Hi Ken - is that you (now working as Padarn Ranger?)

David
 mrjonathanr 21 Oct 2008
In reply to Ken Latham:
Hi Ken, nice to read your memories of Pex's development.Bizarrely, I notice no mention of giving me my first EBs, worn through at toe, and advising wearing them on the wrong feet! Certainly helped teach me to focus on my footwork tho..
How's life in Wales?
All the best
Jon Reti
 Pekkie 22 Oct 2008
In reply to Ken Latham:
> it was obvious that the place was hardly ever used,there was grass and roots haning down many of the faces.

Hi Ken! You must be the original Pekkie. It's worth reminding everyone how much gardening had to be done and how much 'maintenance' needs to be done to retain the routes.
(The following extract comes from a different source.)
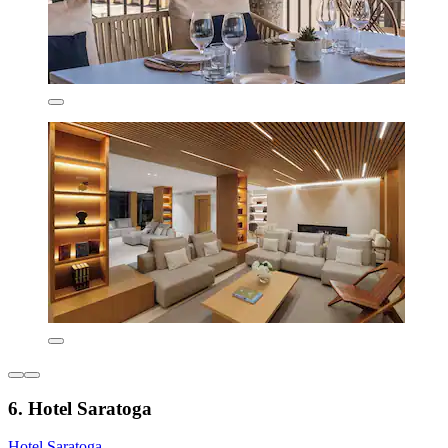
6. Hotel Saratoga
Hotel Saratoga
If we leave it to nature some bright young spark will be coming on here asking if 'it is OK to bolt an overgrown and obscure quarry near Liverpool'.
 Pekkie 22 Oct 2008
In reply to mrjonathanr:
> Bizarrely, I notice no mention of giving me my first EBs, worn through at toe, and advising wearing them on the wrong feet!

I once saw a mate traversing at Pex with his face screwed up with what looked like intense pain. When asked what was the matter - was it piles? - he pointed at his EB's which like yours had worn through on the insides. He was too mingy to buy a new pair and was wearing them on the wrong feet.
I tried this but it was just too pianful so I filled in the holes with araldite. The trouble was this meant that they provided no friction at all and I spent a day of terror on Cloggy with my feet slding all over the place. So I bought a new pair.